Sebastian Barry and Abi Daré: This week’s best new fiction


From Sebastian Barry’s splendidly old-fashioned A Thousand Moons to an ultimately uplifting debut from Abi Daré, this week’s best new fiction

A Thousand Moons

Sebastian Barry                                                                                           Faber £18.99

Set in rural Tennessee in the period after the Civil War, A Thousand Moons is a strange and beautiful story, narrated by a young Native American girl who has been adopted by two Irishmen who are openly living together, and whose tale Barry told in Days Without End

If elements in the novel strain credulity, he’s a good enough storyteller to keep his rickety Wild West wagon rolling. 

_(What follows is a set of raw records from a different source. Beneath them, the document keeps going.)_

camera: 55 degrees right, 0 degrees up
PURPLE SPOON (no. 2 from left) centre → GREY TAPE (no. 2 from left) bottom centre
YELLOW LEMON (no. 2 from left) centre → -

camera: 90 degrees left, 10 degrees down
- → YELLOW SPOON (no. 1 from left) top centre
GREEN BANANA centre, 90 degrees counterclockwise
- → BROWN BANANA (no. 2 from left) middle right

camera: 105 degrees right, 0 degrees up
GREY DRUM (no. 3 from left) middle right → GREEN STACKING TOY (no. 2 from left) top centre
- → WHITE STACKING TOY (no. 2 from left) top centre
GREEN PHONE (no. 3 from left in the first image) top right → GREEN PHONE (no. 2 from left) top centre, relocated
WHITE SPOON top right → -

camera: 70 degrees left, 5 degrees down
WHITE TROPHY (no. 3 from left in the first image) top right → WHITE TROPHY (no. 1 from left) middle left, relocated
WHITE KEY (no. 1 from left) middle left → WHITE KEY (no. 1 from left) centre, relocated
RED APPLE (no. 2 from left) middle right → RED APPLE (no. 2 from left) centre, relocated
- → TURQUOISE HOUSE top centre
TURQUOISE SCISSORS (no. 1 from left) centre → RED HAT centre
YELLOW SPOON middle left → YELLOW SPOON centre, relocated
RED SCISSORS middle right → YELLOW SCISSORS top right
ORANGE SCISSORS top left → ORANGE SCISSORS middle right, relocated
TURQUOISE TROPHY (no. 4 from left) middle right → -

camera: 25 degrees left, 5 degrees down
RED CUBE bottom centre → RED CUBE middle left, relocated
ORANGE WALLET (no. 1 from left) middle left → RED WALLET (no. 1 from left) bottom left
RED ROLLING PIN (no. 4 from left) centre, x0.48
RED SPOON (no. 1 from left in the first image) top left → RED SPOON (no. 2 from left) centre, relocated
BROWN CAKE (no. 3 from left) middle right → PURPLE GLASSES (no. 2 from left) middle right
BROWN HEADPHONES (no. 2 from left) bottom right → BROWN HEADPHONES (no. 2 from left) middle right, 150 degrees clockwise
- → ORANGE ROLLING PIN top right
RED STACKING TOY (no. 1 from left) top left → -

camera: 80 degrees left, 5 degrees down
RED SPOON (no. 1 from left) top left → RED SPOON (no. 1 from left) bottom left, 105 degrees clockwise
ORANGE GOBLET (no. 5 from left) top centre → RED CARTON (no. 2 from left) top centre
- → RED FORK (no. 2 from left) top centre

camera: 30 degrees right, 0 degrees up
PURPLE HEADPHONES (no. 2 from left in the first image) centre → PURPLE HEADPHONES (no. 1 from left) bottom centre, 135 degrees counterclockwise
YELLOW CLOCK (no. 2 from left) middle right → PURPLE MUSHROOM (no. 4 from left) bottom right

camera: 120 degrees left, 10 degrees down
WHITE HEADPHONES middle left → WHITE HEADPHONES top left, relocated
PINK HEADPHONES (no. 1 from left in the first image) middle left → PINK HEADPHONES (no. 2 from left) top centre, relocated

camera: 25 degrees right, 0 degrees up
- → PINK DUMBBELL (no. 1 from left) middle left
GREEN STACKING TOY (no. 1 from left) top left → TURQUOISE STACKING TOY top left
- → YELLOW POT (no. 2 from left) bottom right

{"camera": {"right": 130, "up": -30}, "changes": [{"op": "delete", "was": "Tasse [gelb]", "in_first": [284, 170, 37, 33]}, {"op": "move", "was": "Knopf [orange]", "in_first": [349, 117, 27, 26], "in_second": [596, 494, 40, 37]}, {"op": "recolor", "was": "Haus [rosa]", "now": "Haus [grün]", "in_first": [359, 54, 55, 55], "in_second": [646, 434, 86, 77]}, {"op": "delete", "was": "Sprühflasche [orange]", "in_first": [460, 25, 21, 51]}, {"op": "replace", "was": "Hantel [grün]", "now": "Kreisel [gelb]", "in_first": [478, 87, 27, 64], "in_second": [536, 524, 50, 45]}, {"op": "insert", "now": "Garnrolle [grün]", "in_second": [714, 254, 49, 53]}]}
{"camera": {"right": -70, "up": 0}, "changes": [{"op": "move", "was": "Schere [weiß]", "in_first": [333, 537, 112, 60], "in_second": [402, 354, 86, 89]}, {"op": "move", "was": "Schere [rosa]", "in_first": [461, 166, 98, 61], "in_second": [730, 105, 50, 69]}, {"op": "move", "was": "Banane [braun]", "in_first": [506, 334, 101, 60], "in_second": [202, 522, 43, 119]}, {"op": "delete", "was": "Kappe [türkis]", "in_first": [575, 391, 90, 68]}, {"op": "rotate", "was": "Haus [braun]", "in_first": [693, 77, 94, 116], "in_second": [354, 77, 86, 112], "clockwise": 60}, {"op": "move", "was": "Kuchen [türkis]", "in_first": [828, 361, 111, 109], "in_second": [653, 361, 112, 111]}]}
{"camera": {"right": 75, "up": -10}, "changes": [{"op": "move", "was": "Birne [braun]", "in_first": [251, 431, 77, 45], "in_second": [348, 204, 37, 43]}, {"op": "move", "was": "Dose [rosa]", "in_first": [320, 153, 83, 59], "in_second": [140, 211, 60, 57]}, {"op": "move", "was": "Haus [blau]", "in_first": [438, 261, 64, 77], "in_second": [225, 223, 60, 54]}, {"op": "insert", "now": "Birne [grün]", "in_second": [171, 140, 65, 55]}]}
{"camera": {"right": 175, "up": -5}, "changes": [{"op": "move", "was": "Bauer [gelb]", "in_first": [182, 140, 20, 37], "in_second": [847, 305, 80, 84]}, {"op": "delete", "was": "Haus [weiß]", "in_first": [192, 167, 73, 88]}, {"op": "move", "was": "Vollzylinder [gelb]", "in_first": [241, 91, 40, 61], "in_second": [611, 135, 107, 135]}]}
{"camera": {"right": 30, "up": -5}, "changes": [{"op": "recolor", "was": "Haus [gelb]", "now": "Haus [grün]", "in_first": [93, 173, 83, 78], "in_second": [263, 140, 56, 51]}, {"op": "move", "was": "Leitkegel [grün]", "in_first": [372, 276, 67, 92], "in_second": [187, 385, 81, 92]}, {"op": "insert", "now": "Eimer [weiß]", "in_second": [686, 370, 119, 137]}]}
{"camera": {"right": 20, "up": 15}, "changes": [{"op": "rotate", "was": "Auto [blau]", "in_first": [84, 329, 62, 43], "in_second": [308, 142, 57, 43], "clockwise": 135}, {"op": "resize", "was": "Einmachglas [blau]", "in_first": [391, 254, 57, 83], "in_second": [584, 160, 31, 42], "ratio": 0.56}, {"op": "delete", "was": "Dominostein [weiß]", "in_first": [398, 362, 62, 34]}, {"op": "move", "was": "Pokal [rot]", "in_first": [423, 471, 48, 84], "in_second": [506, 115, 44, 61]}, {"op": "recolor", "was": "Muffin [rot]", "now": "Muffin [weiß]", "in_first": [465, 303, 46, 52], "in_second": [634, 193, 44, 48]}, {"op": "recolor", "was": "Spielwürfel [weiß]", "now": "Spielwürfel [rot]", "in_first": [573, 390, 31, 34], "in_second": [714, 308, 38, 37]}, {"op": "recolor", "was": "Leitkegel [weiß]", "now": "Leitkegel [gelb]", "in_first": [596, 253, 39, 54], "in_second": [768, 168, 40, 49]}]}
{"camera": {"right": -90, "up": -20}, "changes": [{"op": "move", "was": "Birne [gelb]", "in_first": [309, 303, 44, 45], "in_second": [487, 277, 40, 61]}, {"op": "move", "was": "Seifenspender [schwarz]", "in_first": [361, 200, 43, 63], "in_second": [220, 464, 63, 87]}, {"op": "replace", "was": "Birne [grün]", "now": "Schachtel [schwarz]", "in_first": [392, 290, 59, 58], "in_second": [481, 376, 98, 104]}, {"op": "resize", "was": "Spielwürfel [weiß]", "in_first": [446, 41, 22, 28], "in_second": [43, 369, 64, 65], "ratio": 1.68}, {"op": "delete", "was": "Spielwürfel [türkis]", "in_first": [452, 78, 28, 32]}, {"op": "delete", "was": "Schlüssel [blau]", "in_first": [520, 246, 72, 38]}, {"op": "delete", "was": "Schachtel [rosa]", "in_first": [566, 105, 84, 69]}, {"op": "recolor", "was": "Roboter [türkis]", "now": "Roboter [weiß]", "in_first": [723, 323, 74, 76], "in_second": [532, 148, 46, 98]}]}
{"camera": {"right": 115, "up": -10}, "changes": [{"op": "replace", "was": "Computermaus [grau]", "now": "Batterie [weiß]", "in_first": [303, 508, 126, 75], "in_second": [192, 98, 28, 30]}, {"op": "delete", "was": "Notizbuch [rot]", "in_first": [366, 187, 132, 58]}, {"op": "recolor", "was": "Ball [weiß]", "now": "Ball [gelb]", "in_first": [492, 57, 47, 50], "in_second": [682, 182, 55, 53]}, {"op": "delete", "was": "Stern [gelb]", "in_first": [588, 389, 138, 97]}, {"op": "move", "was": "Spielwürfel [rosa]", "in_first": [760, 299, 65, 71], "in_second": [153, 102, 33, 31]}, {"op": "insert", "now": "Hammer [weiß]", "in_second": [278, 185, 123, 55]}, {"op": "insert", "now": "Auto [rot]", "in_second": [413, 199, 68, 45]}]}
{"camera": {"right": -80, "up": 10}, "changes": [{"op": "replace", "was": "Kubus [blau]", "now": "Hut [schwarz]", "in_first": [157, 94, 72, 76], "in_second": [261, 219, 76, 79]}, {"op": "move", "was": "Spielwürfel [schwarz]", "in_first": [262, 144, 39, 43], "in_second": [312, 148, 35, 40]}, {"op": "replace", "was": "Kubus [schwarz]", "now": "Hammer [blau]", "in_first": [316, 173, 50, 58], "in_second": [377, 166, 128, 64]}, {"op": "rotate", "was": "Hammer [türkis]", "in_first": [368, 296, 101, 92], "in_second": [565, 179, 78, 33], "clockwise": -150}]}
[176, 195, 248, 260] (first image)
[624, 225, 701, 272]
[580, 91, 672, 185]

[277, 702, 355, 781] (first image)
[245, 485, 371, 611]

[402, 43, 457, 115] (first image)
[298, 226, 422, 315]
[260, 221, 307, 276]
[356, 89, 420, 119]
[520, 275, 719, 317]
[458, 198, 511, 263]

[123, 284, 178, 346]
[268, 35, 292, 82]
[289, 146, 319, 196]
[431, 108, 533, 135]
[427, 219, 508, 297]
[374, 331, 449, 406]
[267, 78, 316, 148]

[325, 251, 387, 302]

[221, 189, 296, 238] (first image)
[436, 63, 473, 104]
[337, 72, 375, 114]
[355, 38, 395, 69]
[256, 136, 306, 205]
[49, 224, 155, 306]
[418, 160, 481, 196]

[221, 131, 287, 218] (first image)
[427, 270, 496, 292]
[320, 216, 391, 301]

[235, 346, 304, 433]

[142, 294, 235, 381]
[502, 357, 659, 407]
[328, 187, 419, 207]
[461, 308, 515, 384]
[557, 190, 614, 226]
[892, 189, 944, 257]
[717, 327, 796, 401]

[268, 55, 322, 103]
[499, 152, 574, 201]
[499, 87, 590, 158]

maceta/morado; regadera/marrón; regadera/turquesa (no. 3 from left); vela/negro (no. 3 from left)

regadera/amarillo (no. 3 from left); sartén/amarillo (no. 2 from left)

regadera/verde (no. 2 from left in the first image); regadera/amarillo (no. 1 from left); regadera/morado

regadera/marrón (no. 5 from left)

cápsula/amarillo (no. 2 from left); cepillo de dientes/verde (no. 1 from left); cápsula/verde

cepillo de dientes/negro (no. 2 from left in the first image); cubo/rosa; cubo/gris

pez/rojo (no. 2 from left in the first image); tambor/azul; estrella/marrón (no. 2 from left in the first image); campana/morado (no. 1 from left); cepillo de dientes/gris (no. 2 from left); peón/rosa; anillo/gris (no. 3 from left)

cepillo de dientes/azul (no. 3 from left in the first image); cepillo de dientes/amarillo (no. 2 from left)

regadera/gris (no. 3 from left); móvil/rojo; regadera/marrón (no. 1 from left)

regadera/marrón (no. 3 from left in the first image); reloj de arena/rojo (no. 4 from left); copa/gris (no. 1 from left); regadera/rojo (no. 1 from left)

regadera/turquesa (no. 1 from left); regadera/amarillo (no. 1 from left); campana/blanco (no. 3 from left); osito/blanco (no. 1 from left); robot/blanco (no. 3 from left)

The result is a splendidly old-fashioned yarn, shot through with fine phrases and graced by a high-spirited young heroine whose brushes with death have the spine tingling nicely.

Max Davidson

 

The Girl With The Louding Voice

Abi Daré                                                                                                      Sceptre £12.99

Adunni is a 14-year-old girl from a rural village in Nigeria where old traditions continue to hold sway in a deeply patriarchal society. 

Dreaming of an education and a better life, she is instead sold by her father to an abusive old man, whose third wife she’s to be. She escapes, only to find herself enslaved to a wealthy family in Lagos. 

Narrated by Adunni herself in a brilliantly sustained broken English, this ultimately uplifting debut novel shines a penetrating light on the barbaric practices of child labour and child marriage.